Country
United States of America
Sources
InforMEA
Tagging
Environmental Impact Assessments
Abstract
This case was before the same Court in October 1975 (included in this database). At that time the Court found that the defendants, the Department of Transportation and the Federal Highway Administration, had failed to comply with the procedural and substantive requirements of the National Environmental Policy Act (NEPA), in their preparation of an environmental impact assessment relating to their construction of the “Darien Gap Highway” trough Panama and Columbia. As a result, the Court enjoined further work on the project until such time as compliance with NEPA had been affected. The Defendants had meanwhile produced a Final Environmental Impact Statement (FEIS) for the project, and asserted that they may proceed with the project. The Plaintiffs contended that the FEIS was defective in certain critical areas, and argued that the injunction should be extended. The Court held that the FEIS still failed to adequately examine the environmental impact of the proposed Highway. It started by emphasizing that the degree of detail required in an environmental impact statement depended on the nature of the project involved. In the present case, the proposition to build a highway through an area constituting an ecosystem unique to the world made it necessary to apply the requirements of NEPA thoroughly and strictly. The Court was of the view that the significant environmental problem related to the highway was the transmission of the “Foot-and-mouth” disease into North America. FEIS did not give any indication of the magnitude of expenditures required to control the disease in case any outbreaks should occur.

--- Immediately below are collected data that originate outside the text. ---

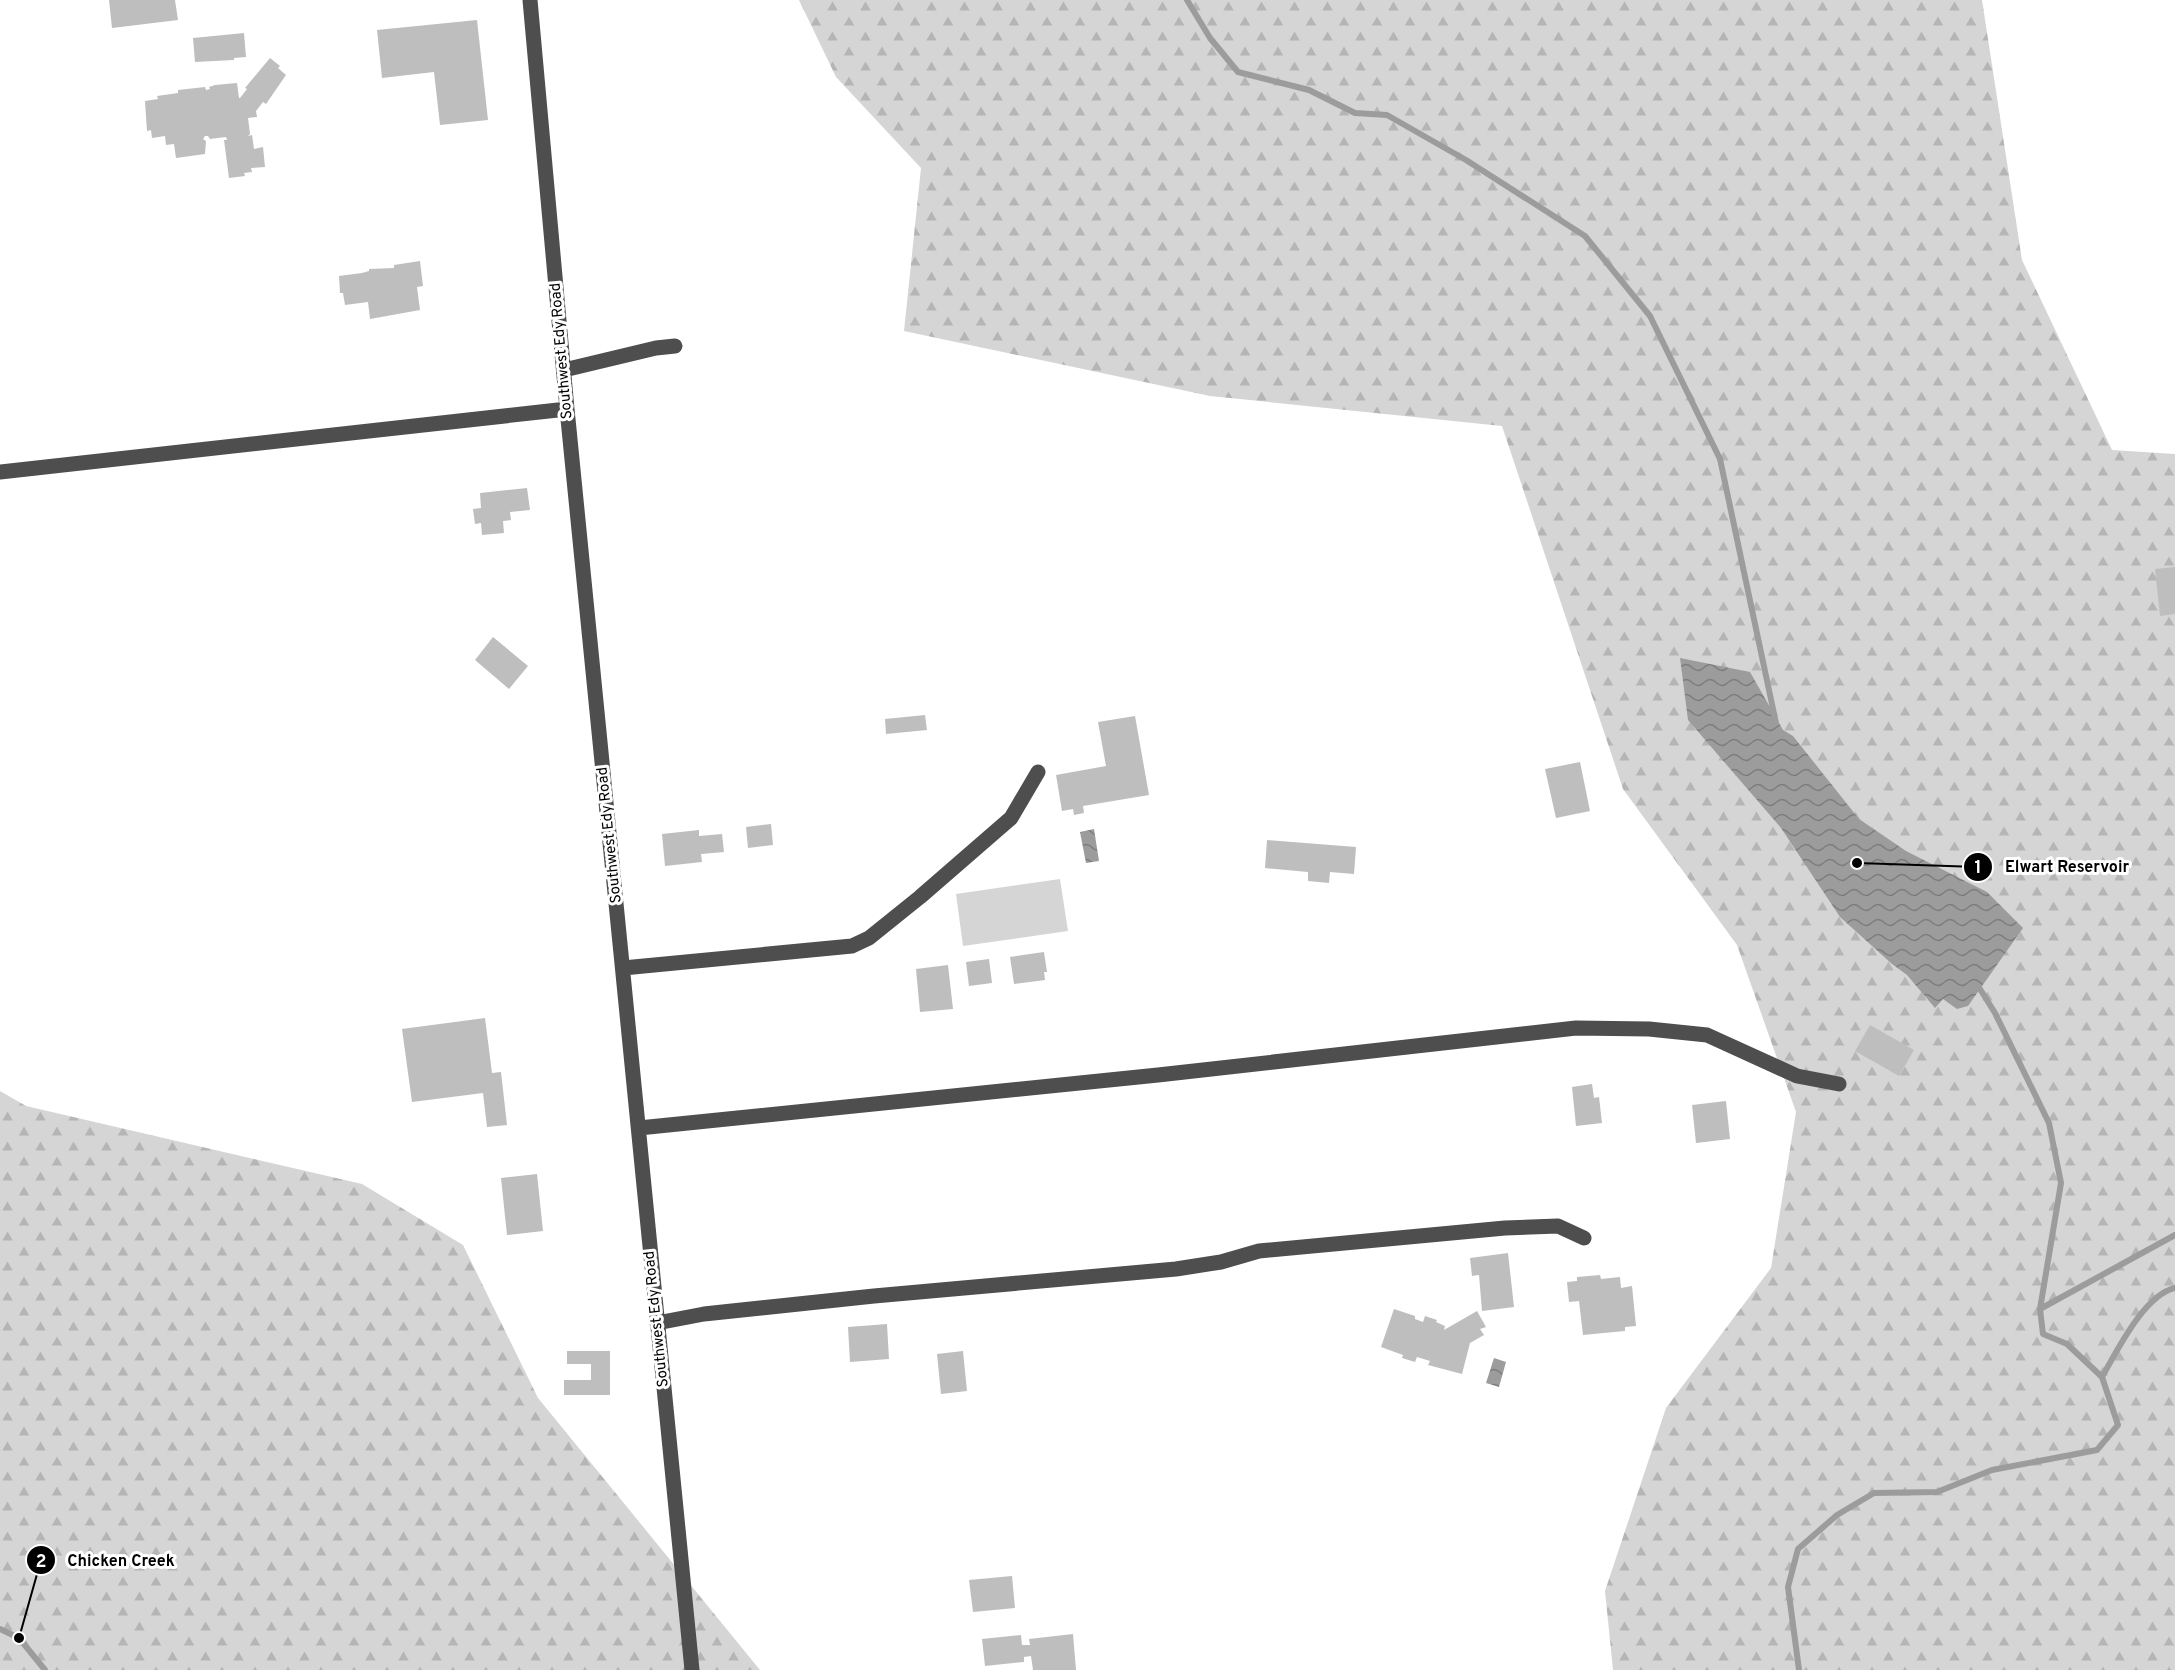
<svg xmlns="http://www.w3.org/2000/svg" width="2175" height="1670" viewBox="0 0 2175 1670" font-family="Overpass,sans-serif">
  <style>
    .green { fill: #d5d5d5 }
    .forest { fill: url(#forest-firs) }
    .water { fill: url(#water-waves) }
    .lines { fill: none; stroke-linecap: round; stroke-linejoin: round }
    .stream { stroke: #9c9c9c; stroke-width: 6 }
    .building { fill: #bebebe }
    .minor { stroke: #4e4e4e; stroke-width: 15 }
    .labels { text-anchor: middle; dominant-baseline: central; stroke-width: 6; stroke-linejoin: round; paint-order: stroke }
    .street-label { font-size: 15px; fill: #000; stroke: #fff }
    .leader { fill: none; stroke: #000; stroke-width: 2 }
    .callout-dot { fill: #000; stroke: #fff; stroke-width: 2 }
    .mark-label { font-size: 18px; text-anchor: middle; font-weight: bold; fill: #fff }
    .callout-label { font-size: 16px; text-anchor: middle; font-weight: bold; fill: #000; stroke: #fff; stroke-width: 6; stroke-linejoin: round; paint-order: stroke }
  </style>
  <defs>
    <pattern id="forest-firs" width="22" height="20" patternUnits="userSpaceOnUse" patternTransform="scale(1.5)"><rect width="22" height="20" fill="#d5d5d5"/><path d="M5 1l3.5 6h-7zM16 11l3.5 6h-7z" fill="#b5b5b5"/></pattern>
    <pattern id="water-waves" width="16" height="10" patternUnits="userSpaceOnUse" patternTransform="scale(1.5)"><rect width="16" height="10" fill="#9c9c9c"/><path d="M0 5q4-4 8 0t8 0" fill="none" stroke="#7d7d7d"/></pattern>
  </defs>
  <rect width="100%" height="100%" fill="#fff"/>
  <path class="green" d="M1060,879l8,52 -105,15 -7,-52z"/>
  <path class="forest" d="M799,0h1183l40,260 90,190 63,4v1216h-562l-8,-79 61,-183 105,-140 25,-156 -59,-167 -114,-156 -121,-363 -292,-30 -306,-65 17,-163 -85,-91z
    M0,1091l26,15 336,78 101,61 75,153 222,272h-760z"/>
  <path class="water" d="M1680,658l70,14 33,58 10,6 66,83 47,32 81,41 36,36 -55,78 -11,3 -14,-10 -8,9 -28,-33 -15,-11 -52,-47 -59,-89 -93,-108z
    M1094,829l5,32 -13,2 -6,-31z
    M1494,1358l12,4 -7,25 -13,-4z"/>
  <g class="lines">
    <path class="stream" d="M1187,0l23,38 28,34 71,18 46,23 32,2 79,45 119,76 65,80 70,143 56,264
      M2040,1309l135,-74
      M2102,1377c15,-26 42,-82 73,-89
      M0,1629l19,9 26,32
      M1799,1670l-11,-83 10,-38 39,-34 37,-22 63,-1 55,-22 105,-20 21,-25 -16,-48 -35,-33 -24,-10 -3,-25 21,-126 -12,-60 -54,-110 -15,-24 -6,-3"/>
  </g>
  <path class="building" d="M109,0h66l3,20 -66,8z
    M477,20l11,100 -48,5 -6,-53 -52,6 -5,-48z
    M244,33l2,24 -12,1v2l-39,2 -2,-24z
    M270,58l10,8 -2,2 8,7 -20,29 -3,-2 -7,9 1,6 -9,1 2,16 -2,2 4,-1 2,14 9,-2 2,20 -14,1 1,4 -8,1 1,3 -16,2 -5,-38h3l-1,-3 -16,2 -2,-3h-3l-2,3 3,2 -1,13 -29,4 -2,-14 -8,1 -1,-9 -13,2 -1,-8 -4,1 -2,-30 13,-2 -1,-3 21,-3v-3l27,-3 1,3 4,-1 -1,-2 6,-2 22,-2 2,15h1l7,-9 -2,-1z
    M420,261l3,25 -6,1 3,23 -50,9 -2,-17 -23,3 -2,-12h-3l-1,-17 23,-3 7,-2v-2l25,-1v-3z
    M527,488l3,22 -20,2 1,8 -8,1 1,12 -22,2 -1,-12 -6,1 -2,-15 8,-1 -1,-15z
    M2175,567v47l-15,2 -5,-47z
    M493,637l35,29 -19,23 -34,-29z
    M925,715l2,15 -41,4 -1,-15z
    M1135,716l14,79 -66,11 1,7 -10,2 -1,-6 -11,2 -6,-36 50,-9 -8,-44z
    M1580,762l10,49 -34,7 -11,-49z
    M771,824l2,21 -25,3 -2,-21z
    M699,830v6l23,-2 2,18 -23,2 1,8 -37,4 -3,-32z
    M1267,840l89,7 -2,27 -24,-2 -1,11 -21,-2v-9l-43,-4z
    M1044,952l3,20h-3l1,8 -31,4 -4,-27z
    M989,959l3,24 -23,3 -3,-24z
    M948,965l5,44 -33,3 -4,-43z
    M485,1018l7,55 9,-1 6,53 -20,2 -4,-34 -71,9 -10,-73z
    M1870,1025l44,25 -15,26 -44,-25z
    M1592,1084l2,14 5,-1 3,26 -26,3 -4,-39z
    M1726,1101l4,38 -34,4 -4,-38z
    M537,1174l6,57 -36,4 -6,-57z
    M1508,1253l6,54 -32,4 -3,-36 -7,1 -2,-18z
    M1600,1275l1,4 19,-2 1,11 11,-2 4,40 -11,1v4l-42,4 -4,-34 -10,1 -2,-20 10,-1v-4z
    M1394,1309l21,7v3l8,3 2,-6 12,4 -1,2 9,4 -1,4 33,-19 9,16 -6,2 4,6 -14,8 -8,31 -34,-9 2,-4 -13,-4 -2,5 -13,-4 1,-3 -22,-8z
    M887,1324l2,35 -39,3 -2,-35z
    M567,1351h43v44h-46v-15h27v-16h-24z
    M963,1351l4,40 -26,3 -4,-40z
    M1012,1576l3,32 -42,4 -4,-32z
    M1073,1634l3,36h-43l-2,-14 -7,1v5l-39,4 -3,-27 39,-4 1,10h8l-1,-6z"/>
  <g class="lines">
    <path class="minor" d="M530,0l37,409 125,1261
      M564,370l92,-22 19,-2
      M0,472l567,-63
      M623,968l229,-22 17,-8 51,-41 91,-79 27,-46
      M639,1128l519,-53 418,-47 73,1 58,6 90,41 42,8
      M657,1323l47,-9 170,-18 302,-27 45,-7 38,-11 246,-23 53,-2 26,12"/>
  </g>
  <g class="labels">
    <g class="street-label">
      <text transform="translate(562 351) rotate(-95)">Southwest Edy Road</text>
      <text transform="translate(610 835) rotate(-96)">Southwest Edy Road</text>
      <text transform="translate(657 1319) rotate(-96)">Southwest Edy Road</text>
    </g>
  </g>
  <path class="leader" d="M1857 863L1978 867M19 1638L41 1560"/>
  <g class="callout-dot">
    <circle cx="1857" cy="863" r="6"/>
    <circle cx="19" cy="1638" r="6"/>
    <circle cx="1978" cy="867" r="15"/>
    <circle cx="41" cy="1560" r="15"/>
  </g>
  <g class="mark-label">
    <text x="1978" y="873">1</text>
    <text x="41" y="1567">2</text>
  </g>
  <g class="callout-label">
    <text x="2067" y="872">Elwart Reservoir</text>
    <text x="121" y="1566">Chicken Creek</text>
  </g>
</svg>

The second deficiency in the FEIS was its inadequate treatment of the impact of the project upon the lives of the Cuna and Choco Indians living in the Darien Gap region. The FEIS was speculative and did not provide enough information for an informed balancing and decision-making in this regard and therefore did not satisfy the requirements of NEPA. Finally, the discussion of alternative routes to the chosen one was still inadequate as different routes were only analyzed with a view to engineering and cost, not addressed to the environmental impact of possible alternative routes. The Court ordered that the Preliminary Injunction be continued.